Legal Law

holocaust story

The Holocaust is a special term used to mention the genocide of some six million Jews in Europe during World War II. The Holocaust was basically a systematic state-backed effort by Nazi Germany to exterminate some particular communities, mostly Jews.

However, there is another scholarly opinion that shows some broader aspect of the term Holocaust. According to this view, the Holocaust also refers to the execution of millions of people other than Jews, such as the Roma, Soviet prisoners of war, Soviet civilians and people with disabilities, ethnic Poles, Jehovah’s Witnesses, homosexuals and other religious and political people. opponents If we add all these victims, the number will increase from eleven to seventeen million people.

Execution Strategies

The execution of the Holocaust was not carried out in a single phase. So many different phases were carried out for its execution. In order to purge civil society of Jews prior to World War II, the Nazi government had passed legislation. In many areas, concentration camps were created where detainees were subjected to unbearable canvases and inhumane biological experiments.

There were some specialized units assigned to this task to kill Jews and political opponents by firing squads in newly conquered Eastern Europe. Roma and Jews were usually kept in isolated overcrowding before being taken to concentration camps. The one who survived the trip was put in the gas chambers for his extermination.

The seizure of territory and resources are other vital features of genocide.

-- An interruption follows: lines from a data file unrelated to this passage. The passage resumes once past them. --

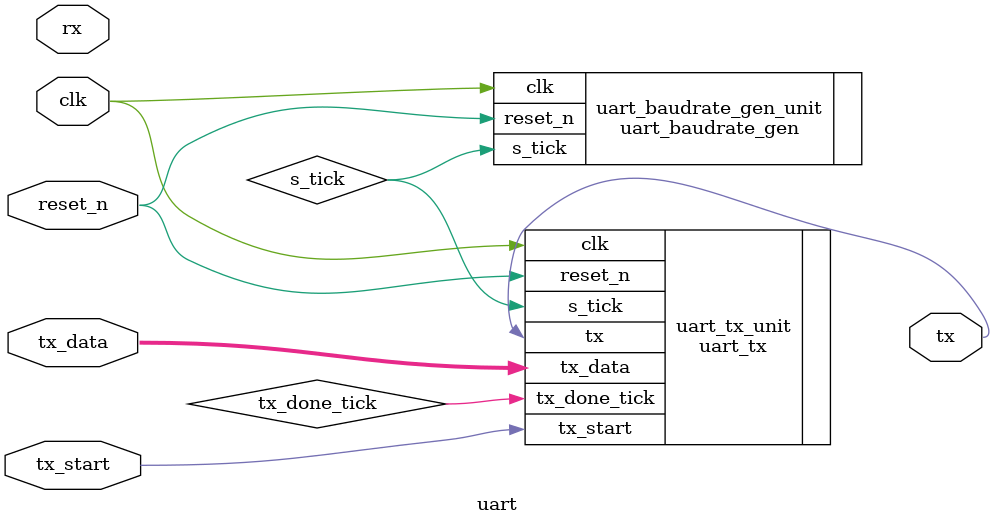
<source format=sv>
module uart
    #(
        parameter real  CLK_FREQ = 100_000_000, // 100 Mhz, 10 ns
                        BAUDRATE = 115_200,
        parameter       DATA_BIT = 8,
                        STOP_BIT = 1
    )
    (
        input logic clk,
        input logic reset_n,
        input logic tx_start,
        input logic [7:0] tx_data,
        input logic rx,
        output logic tx
    );

    /* ~~ Create uart_baudrate_gen unit ~~ */

    logic s_tick;

    uart_baudrate_gen #(.CLK_FREQ(CLK_FREQ), .BAUDRATE(BAUDRATE)) uart_baudrate_gen_unit(
        .clk(clk),
        .reset_n(reset_n),
        .s_tick(s_tick)
    );

    /* ~~ Create uart_tx unit ~~ */

    logic tx_done_tick;

    uart_tx #(.DATA_BIT(DATA_BIT), .STOP_BIT(STOP_BIT)) uart_tx_unit(
        .clk(clk),
        .reset_n(reset_n),
        .s_tick(s_tick),
        .tx_start(tx_start),
        .tx_data(tx_data),
        .tx_done_tick(tx_done_tick),
        .tx(tx)
    );
endmodule

</source>
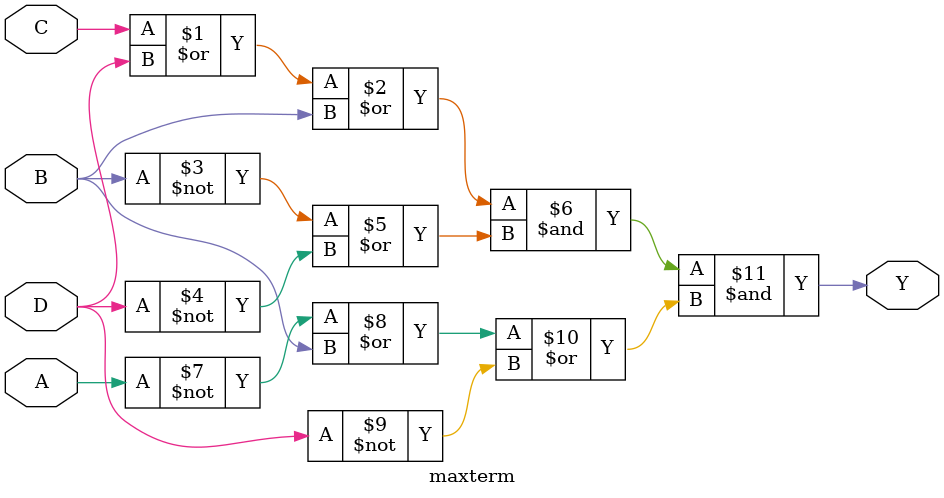
<source format=v>
module maxterm (
    input A, B, C, D,
    output Y
);

assign Y = (C|D|B)&(~B|~D)&(~A|B|~D);// Enter your equation here

endmodule

</source>
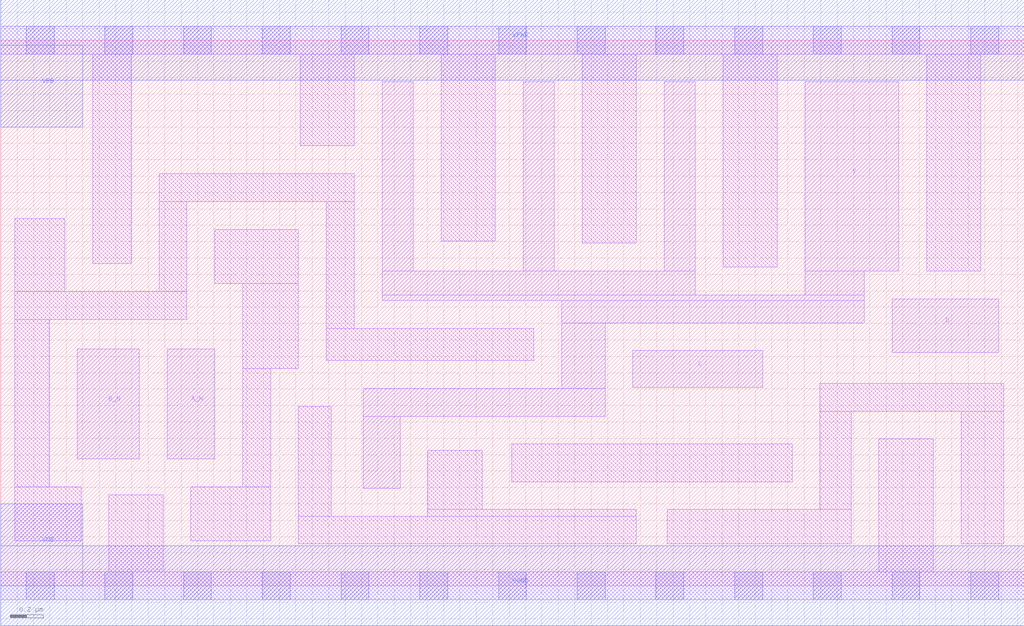
<source format=lef>
# Copyright 2020 The SkyWater PDK Authors
#
# Licensed under the Apache License, Version 2.0 (the "License");
# you may not use this file except in compliance with the License.
# You may obtain a copy of the License at
#
#     https://www.apache.org/licenses/LICENSE-2.0
#
# Unless required by applicable law or agreed to in writing, software
# distributed under the License is distributed on an "AS IS" BASIS,
# WITHOUT WARRANTIES OR CONDITIONS OF ANY KIND, either express or implied.
# See the License for the specific language governing permissions and
# limitations under the License.
#
# SPDX-License-Identifier: Apache-2.0

VERSION 5.5 ;
NAMESCASESENSITIVE ON ;
BUSBITCHARS "[]" ;
DIVIDERCHAR "/" ;
MACRO sky130_fd_sc_lp__nand4bb_2
  CLASS CORE ;
  SOURCE USER ;
  ORIGIN  0.000000  0.000000 ;
  SIZE  6.240000 BY  3.330000 ;
  SYMMETRY X Y R90 ;
  SITE unit ;
  PIN A_N
    ANTENNAGATEAREA  0.126000 ;
    DIRECTION INPUT ;
    USE SIGNAL ;
    PORT
      LAYER li1 ;
        RECT 1.015000 0.775000 1.305000 1.445000 ;
    END
  END A_N
  PIN B_N
    ANTENNAGATEAREA  0.126000 ;
    DIRECTION INPUT ;
    USE SIGNAL ;
    PORT
      LAYER li1 ;
        RECT 0.465000 0.775000 0.845000 1.445000 ;
    END
  END B_N
  PIN C
    ANTENNAGATEAREA  0.630000 ;
    DIRECTION INPUT ;
    USE SIGNAL ;
    PORT
      LAYER li1 ;
        RECT 3.855000 1.210000 4.645000 1.435000 ;
    END
  END C
  PIN D
    ANTENNAGATEAREA  0.630000 ;
    DIRECTION INPUT ;
    USE SIGNAL ;
    PORT
      LAYER li1 ;
        RECT 5.435000 1.425000 6.085000 1.750000 ;
    END
  END D
  PIN Y
    ANTENNADIFFAREA  2.125200 ;
    DIRECTION OUTPUT ;
    USE SIGNAL ;
    PORT
      LAYER li1 ;
        RECT 2.210000 0.595000 2.435000 1.035000 ;
        RECT 2.210000 1.035000 3.685000 1.205000 ;
        RECT 2.325000 1.740000 5.265000 1.775000 ;
        RECT 2.325000 1.775000 4.235000 1.920000 ;
        RECT 2.325000 1.920000 2.515000 3.075000 ;
        RECT 3.185000 1.920000 3.375000 3.075000 ;
        RECT 3.420000 1.205000 3.685000 1.605000 ;
        RECT 3.420000 1.605000 5.265000 1.740000 ;
        RECT 4.045000 1.920000 4.235000 3.075000 ;
        RECT 4.905000 1.775000 5.265000 1.920000 ;
        RECT 4.905000 1.920000 5.475000 3.075000 ;
    END
  END Y
  PIN VGND
    DIRECTION INOUT ;
    USE GROUND ;
    PORT
      LAYER met1 ;
        RECT 0.000000 -0.245000 6.240000 0.245000 ;
    END
  END VGND
  PIN VNB
    DIRECTION INOUT ;
    USE GROUND ;
    PORT
      LAYER met1 ;
        RECT 0.000000 0.000000 0.500000 0.500000 ;
    END
  END VNB
  PIN VPB
    DIRECTION INOUT ;
    USE POWER ;
    PORT
      LAYER met1 ;
        RECT 0.000000 2.800000 0.500000 3.300000 ;
    END
  END VPB
  PIN VPWR
    DIRECTION INOUT ;
    USE POWER ;
    PORT
      LAYER met1 ;
        RECT 0.000000 3.085000 6.240000 3.575000 ;
    END
  END VPWR
  OBS
    LAYER li1 ;
      RECT 0.000000 -0.085000 6.240000 0.085000 ;
      RECT 0.000000  3.245000 6.240000 3.415000 ;
      RECT 0.085000  0.275000 0.490000 0.605000 ;
      RECT 0.085000  0.605000 0.295000 1.625000 ;
      RECT 0.085000  1.625000 1.135000 1.795000 ;
      RECT 0.085000  1.795000 0.390000 2.240000 ;
      RECT 0.560000  1.965000 0.795000 3.245000 ;
      RECT 0.660000  0.085000 0.990000 0.555000 ;
      RECT 0.965000  1.795000 1.135000 2.345000 ;
      RECT 0.965000  2.345000 2.155000 2.515000 ;
      RECT 1.160000  0.275000 1.645000 0.605000 ;
      RECT 1.305000  1.845000 1.815000 2.175000 ;
      RECT 1.475000  0.605000 1.645000 1.325000 ;
      RECT 1.475000  1.325000 1.815000 1.845000 ;
      RECT 1.815000  0.255000 3.875000 0.425000 ;
      RECT 1.815000  0.425000 2.015000 1.095000 ;
      RECT 1.825000  2.685000 2.155000 3.245000 ;
      RECT 1.985000  1.375000 3.250000 1.570000 ;
      RECT 1.985000  1.570000 2.155000 2.345000 ;
      RECT 2.605000  0.425000 3.875000 0.465000 ;
      RECT 2.605000  0.465000 2.935000 0.825000 ;
      RECT 2.685000  2.105000 3.015000 3.245000 ;
      RECT 3.115000  0.635000 4.825000 0.865000 ;
      RECT 3.545000  2.090000 3.875000 3.245000 ;
      RECT 4.065000  0.255000 5.185000 0.465000 ;
      RECT 4.405000  1.945000 4.735000 3.245000 ;
      RECT 4.995000  0.465000 5.185000 1.065000 ;
      RECT 4.995000  1.065000 6.115000 1.235000 ;
      RECT 5.355000  0.085000 5.685000 0.895000 ;
      RECT 5.645000  1.920000 5.975000 3.245000 ;
      RECT 5.855000  0.255000 6.115000 1.065000 ;
    LAYER mcon ;
      RECT 0.155000 -0.085000 0.325000 0.085000 ;
      RECT 0.155000  3.245000 0.325000 3.415000 ;
      RECT 0.635000 -0.085000 0.805000 0.085000 ;
      RECT 0.635000  3.245000 0.805000 3.415000 ;
      RECT 1.115000 -0.085000 1.285000 0.085000 ;
      RECT 1.115000  3.245000 1.285000 3.415000 ;
      RECT 1.595000 -0.085000 1.765000 0.085000 ;
      RECT 1.595000  3.245000 1.765000 3.415000 ;
      RECT 2.075000 -0.085000 2.245000 0.085000 ;
      RECT 2.075000  3.245000 2.245000 3.415000 ;
      RECT 2.555000 -0.085000 2.725000 0.085000 ;
      RECT 2.555000  3.245000 2.725000 3.415000 ;
      RECT 3.035000 -0.085000 3.205000 0.085000 ;
      RECT 3.035000  3.245000 3.205000 3.415000 ;
      RECT 3.515000 -0.085000 3.685000 0.085000 ;
      RECT 3.515000  3.245000 3.685000 3.415000 ;
      RECT 3.995000 -0.085000 4.165000 0.085000 ;
      RECT 3.995000  3.245000 4.165000 3.415000 ;
      RECT 4.475000 -0.085000 4.645000 0.085000 ;
      RECT 4.475000  3.245000 4.645000 3.415000 ;
      RECT 4.955000 -0.085000 5.125000 0.085000 ;
      RECT 4.955000  3.245000 5.125000 3.415000 ;
      RECT 5.435000 -0.085000 5.605000 0.085000 ;
      RECT 5.435000  3.245000 5.605000 3.415000 ;
      RECT 5.915000 -0.085000 6.085000 0.085000 ;
      RECT 5.915000  3.245000 6.085000 3.415000 ;
  END
END sky130_fd_sc_lp__nand4bb_2
END LIBRARY

</source>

Towards the explanation of the WHY of the Holocaust

It is believed that the main motivation behind the execution of the Holocaust was completely ideological, that is, an imaginary world imagined by the Nazis, where the Jews are supposed to have ended an international conspiracy to dominate the world’s resources in total conflict with an Aryan (Nazi ) assignment.

Each member of Nazi Germany was a unique participant in the logistics of the mass slaughter. One scholar quite aptly titles the atrocities carried out in the Holocaust by Nazi Germany as “a genocidal state.”

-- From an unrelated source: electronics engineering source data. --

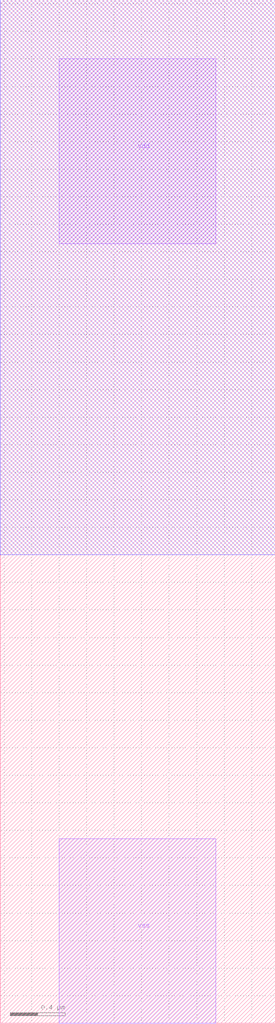
<source format=lef>
VERSION 5.7 ;
  NOWIREEXTENSIONATPIN ON ;
  DIVIDERCHAR "/" ;
  BUSBITCHARS "[]" ;
MACRO fill
  CLASS BLOCK ;
  FOREIGN fill ;
  ORIGIN 0.430 0.000 ;
  SIZE 2.000 BY 7.430 ;
  PIN vdd
    PORT
      LAYER Metal1 ;
        RECT 0.000 5.660 1.140 7.000 ;
    END
  END vdd
  PIN vss
    PORT
      LAYER Metal1 ;
        RECT 0.000 0.000 1.140 1.340 ;
    END
  END vss
  OBS
      LAYER Nwell ;
        RECT -0.430 3.400 1.570 7.430 ;
  END
END fill
END LIBRARY


</source>
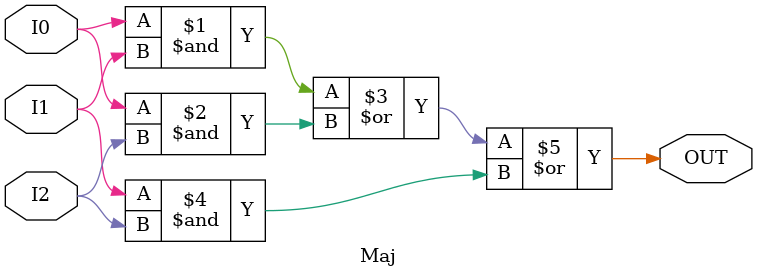
<source format=v>
module Maj(OUT, I0, I1, I2);
  parameter WID = 1;
  input [WID-1:0] I0, I1, I2;
  output [WID-1:0] OUT;

  assign OUT = I0 & I1 | I0 & I2 | I1 & I2 ;
endmodule

</source>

Saul Friedlander explained that not a single religious community, social group, academic institution, or professional association in Germany that spread across Europe showed any sign of sympathy for the Jews. He further explains that there were few Christian churches that can defend members of Jewish converts to Christianity to some extent.

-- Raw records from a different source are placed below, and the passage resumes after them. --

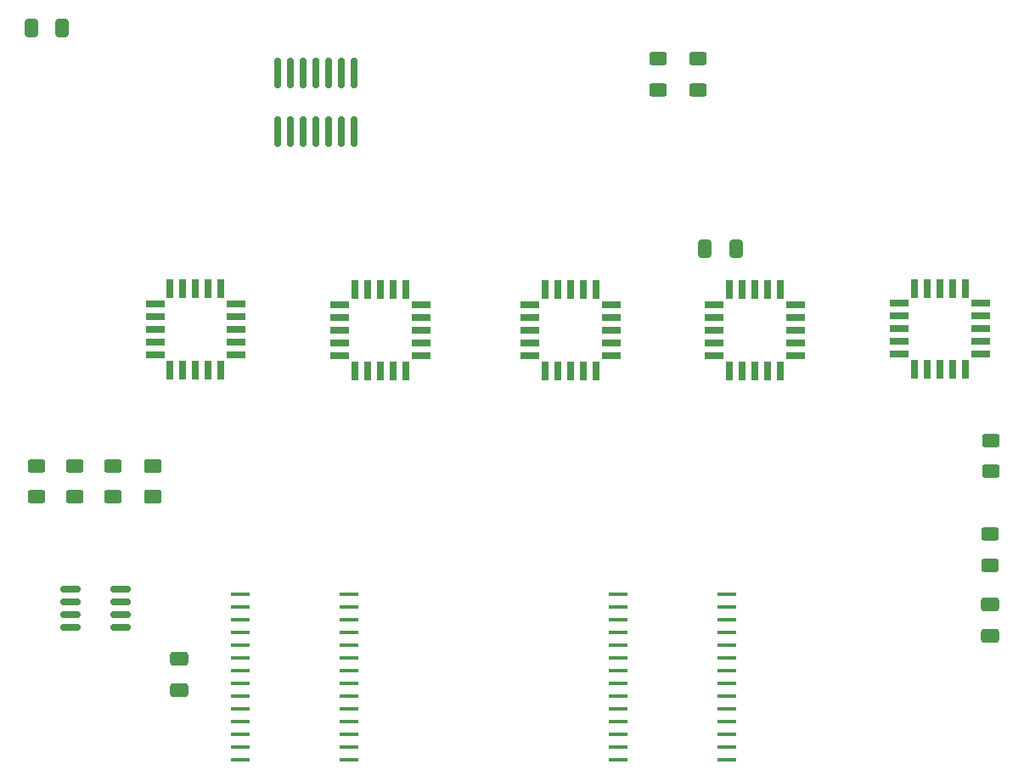
<source format=gbr>
%TF.GenerationSoftware,KiCad,Pcbnew,8.0.3*%
%TF.CreationDate,2024-10-04T21:58:16+02:00*%
%TF.ProjectId,ARIII_EPROM,41524949-495f-4455-9052-4f4d2e6b6963,rev?*%
%TF.SameCoordinates,Original*%
%TF.FileFunction,Paste,Top*%
%TF.FilePolarity,Positive*%
%FSLAX46Y46*%
G04 Gerber Fmt 4.6, Leading zero omitted, Abs format (unit mm)*
G04 Created by KiCad (PCBNEW 8.0.3) date 2024-10-04 21:58:16*
%MOMM*%
%LPD*%
G01*
G04 APERTURE LIST*
G04 Aperture macros list*
%AMRoundRect*
0 Rectangle with rounded corners*
0 $1 Rounding radius*
0 $2 $3 $4 $5 $6 $7 $8 $9 X,Y pos of 4 corners*
0 Add a 4 corners polygon primitive as box body*
4,1,4,$2,$3,$4,$5,$6,$7,$8,$9,$2,$3,0*
0 Add four circle primitives for the rounded corners*
1,1,$1+$1,$2,$3*
1,1,$1+$1,$4,$5*
1,1,$1+$1,$6,$7*
1,1,$1+$1,$8,$9*
0 Add four rect primitives between the rounded corners*
20,1,$1+$1,$2,$3,$4,$5,0*
20,1,$1+$1,$4,$5,$6,$7,0*
20,1,$1+$1,$6,$7,$8,$9,0*
20,1,$1+$1,$8,$9,$2,$3,0*%
G04 Aperture macros list end*
%ADD10R,0.700000X1.925000*%
%ADD11R,1.925000X0.700000*%
%ADD12RoundRect,0.250000X-0.625000X0.400000X-0.625000X-0.400000X0.625000X-0.400000X0.625000X0.400000X0*%
%ADD13RoundRect,0.250000X-0.650000X0.412500X-0.650000X-0.412500X0.650000X-0.412500X0.650000X0.412500X0*%
%ADD14R,1.981200X0.457200*%
%ADD15RoundRect,0.250000X0.412500X0.650000X-0.412500X0.650000X-0.412500X-0.650000X0.412500X-0.650000X0*%
%ADD16RoundRect,0.150000X-0.150000X1.350000X-0.150000X-1.350000X0.150000X-1.350000X0.150000X1.350000X0*%
%ADD17RoundRect,0.150000X-0.825000X-0.150000X0.825000X-0.150000X0.825000X0.150000X-0.825000X0.150000X0*%
%ADD18RoundRect,0.250001X0.624999X-0.462499X0.624999X0.462499X-0.624999X0.462499X-0.624999X-0.462499X0*%
G04 APERTURE END LIST*
D10*
%TO.C,U4*%
X122400000Y-74697500D03*
X121130000Y-74697500D03*
X119860000Y-74697500D03*
D11*
X118347500Y-76210000D03*
X118347500Y-77480000D03*
X118347500Y-78750000D03*
X118347500Y-80020000D03*
X118347500Y-81290000D03*
D10*
X119860000Y-82802500D03*
X121130000Y-82802500D03*
X122400000Y-82802500D03*
X123670000Y-82802500D03*
X124940000Y-82802500D03*
D11*
X126452500Y-81290000D03*
X126452500Y-80020000D03*
X126452500Y-78750000D03*
X126452500Y-77480000D03*
X126452500Y-76210000D03*
D10*
X124940000Y-74697500D03*
X123670000Y-74697500D03*
%TD*%
D12*
%TO.C,R3*%
X183300000Y-89750000D03*
X183300000Y-92850000D03*
%TD*%
D13*
%TO.C,C2*%
X102400000Y-111587500D03*
X102400000Y-114712500D03*
%TD*%
D14*
%TO.C,U8*%
X146127100Y-105140000D03*
X146127100Y-106410000D03*
X146127100Y-107680000D03*
X146127100Y-108950000D03*
X146127100Y-110220000D03*
X146127100Y-111490000D03*
X146127100Y-112760000D03*
X146127100Y-114030000D03*
X146127100Y-115300000D03*
X146127100Y-116570000D03*
X146127100Y-117840000D03*
X146127100Y-119110000D03*
X146127100Y-120380000D03*
X146127100Y-121650000D03*
X156972900Y-121650000D03*
X156972900Y-120380000D03*
X156972900Y-119110000D03*
X156972900Y-117840000D03*
X156972900Y-116570000D03*
X156972900Y-115300000D03*
X156972900Y-114030000D03*
X156972900Y-112760000D03*
X156972900Y-111490000D03*
X156972900Y-110220000D03*
X156972900Y-108950000D03*
X156972900Y-107680000D03*
X156972900Y-106410000D03*
X156972900Y-105140000D03*
%TD*%
D12*
%TO.C,R1*%
X154050000Y-51700000D03*
X154050000Y-54800000D03*
%TD*%
D15*
%TO.C,C4*%
X157912500Y-70650000D03*
X154787500Y-70650000D03*
%TD*%
D12*
%TO.C,R6*%
X91950000Y-92300000D03*
X91950000Y-95400000D03*
%TD*%
D10*
%TO.C,U3*%
X141400000Y-74697500D03*
X140130000Y-74697500D03*
X138860000Y-74697500D03*
D11*
X137347500Y-76210000D03*
X137347500Y-77480000D03*
X137347500Y-78750000D03*
X137347500Y-80020000D03*
X137347500Y-81290000D03*
D10*
X138860000Y-82802500D03*
X140130000Y-82802500D03*
X141400000Y-82802500D03*
X142670000Y-82802500D03*
X143940000Y-82802500D03*
D11*
X145452500Y-81290000D03*
X145452500Y-80020000D03*
X145452500Y-78750000D03*
X145452500Y-77480000D03*
X145452500Y-76210000D03*
D10*
X143940000Y-74697500D03*
X142670000Y-74697500D03*
%TD*%
%TO.C,U1*%
X178200000Y-74597500D03*
X176930000Y-74597500D03*
X175660000Y-74597500D03*
D11*
X174147500Y-76110000D03*
X174147500Y-77380000D03*
X174147500Y-78650000D03*
X174147500Y-79920000D03*
X174147500Y-81190000D03*
D10*
X175660000Y-82702500D03*
X176930000Y-82702500D03*
X178200000Y-82702500D03*
X179470000Y-82702500D03*
X180740000Y-82702500D03*
D11*
X182252500Y-81190000D03*
X182252500Y-79920000D03*
X182252500Y-78650000D03*
X182252500Y-77380000D03*
X182252500Y-76110000D03*
D10*
X180740000Y-74597500D03*
X179470000Y-74597500D03*
%TD*%
%TO.C,U5*%
X104000000Y-74647500D03*
X102730000Y-74647500D03*
X101460000Y-74647500D03*
D11*
X99947500Y-76160000D03*
X99947500Y-77430000D03*
X99947500Y-78700000D03*
X99947500Y-79970000D03*
X99947500Y-81240000D03*
D10*
X101460000Y-82752500D03*
X102730000Y-82752500D03*
X104000000Y-82752500D03*
X105270000Y-82752500D03*
X106540000Y-82752500D03*
D11*
X108052500Y-81240000D03*
X108052500Y-79970000D03*
X108052500Y-78700000D03*
X108052500Y-77430000D03*
X108052500Y-76160000D03*
D10*
X106540000Y-74647500D03*
X105270000Y-74647500D03*
%TD*%
D13*
%TO.C,C3*%
X183200000Y-106137500D03*
X183200000Y-109262500D03*
%TD*%
D16*
%TO.C,U6*%
X119760000Y-53100000D03*
X118490000Y-53100000D03*
X117220000Y-53100000D03*
X115950000Y-53100000D03*
X114680000Y-53100000D03*
X113410000Y-53100000D03*
X112140000Y-53100000D03*
X112140000Y-59000000D03*
X113410000Y-59000000D03*
X114680000Y-59000000D03*
X115950000Y-59000000D03*
X117220000Y-59000000D03*
X118490000Y-59000000D03*
X119760000Y-59000000D03*
%TD*%
D17*
%TO.C,U11*%
X91525000Y-104645000D03*
X91525000Y-105915000D03*
X91525000Y-107185000D03*
X91525000Y-108455000D03*
X96475000Y-108455000D03*
X96475000Y-107185000D03*
X96475000Y-105915000D03*
X96475000Y-104645000D03*
%TD*%
D12*
%TO.C,R7*%
X88100000Y-92300000D03*
X88100000Y-95400000D03*
%TD*%
D18*
%TO.C,D3*%
X99700000Y-95337500D03*
X99700000Y-92362500D03*
%TD*%
D12*
%TO.C,R4*%
X183200000Y-99100000D03*
X183200000Y-102200000D03*
%TD*%
%TO.C,R2*%
X150150000Y-51700000D03*
X150150000Y-54800000D03*
%TD*%
D10*
%TO.C,U2*%
X159750000Y-74697500D03*
X158480000Y-74697500D03*
X157210000Y-74697500D03*
D11*
X155697500Y-76210000D03*
X155697500Y-77480000D03*
X155697500Y-78750000D03*
X155697500Y-80020000D03*
X155697500Y-81290000D03*
D10*
X157210000Y-82802500D03*
X158480000Y-82802500D03*
X159750000Y-82802500D03*
X161020000Y-82802500D03*
X162290000Y-82802500D03*
D11*
X163802500Y-81290000D03*
X163802500Y-80020000D03*
X163802500Y-78750000D03*
X163802500Y-77480000D03*
X163802500Y-76210000D03*
D10*
X162290000Y-74697500D03*
X161020000Y-74697500D03*
%TD*%
D15*
%TO.C,C5*%
X90712500Y-48600000D03*
X87587500Y-48600000D03*
%TD*%
D14*
%TO.C,U10*%
X108477100Y-105145000D03*
X108477100Y-106415000D03*
X108477100Y-107685000D03*
X108477100Y-108955000D03*
X108477100Y-110225000D03*
X108477100Y-111495000D03*
X108477100Y-112765000D03*
X108477100Y-114035000D03*
X108477100Y-115305000D03*
X108477100Y-116575000D03*
X108477100Y-117845000D03*
X108477100Y-119115000D03*
X108477100Y-120385000D03*
X108477100Y-121655000D03*
X119322900Y-121655000D03*
X119322900Y-120385000D03*
X119322900Y-119115000D03*
X119322900Y-117845000D03*
X119322900Y-116575000D03*
X119322900Y-115305000D03*
X119322900Y-114035000D03*
X119322900Y-112765000D03*
X119322900Y-111495000D03*
X119322900Y-110225000D03*
X119322900Y-108955000D03*
X119322900Y-107685000D03*
X119322900Y-106415000D03*
X119322900Y-105145000D03*
%TD*%
D12*
%TO.C,R5*%
X95750000Y-92300000D03*
X95750000Y-95400000D03*
%TD*%
M02*

</source>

According to Friedlander, the Holocaust event itself was idiosyncratic in nature, unlike the norms prevailing in modern society, unconcerned anti-Semitic practices suffered for the first time in history without any solid resistance such as industry, churches, concerns. business, or any other anthropological group.

Never before has it been seen that the few leaders decide the fate of a certain human community together with its former members, children and women. The Holocaust itself was a unique event in which a particular group or community was executed from the surface of the earth simply with the plea: “Kill them, they are the salt of the earth!”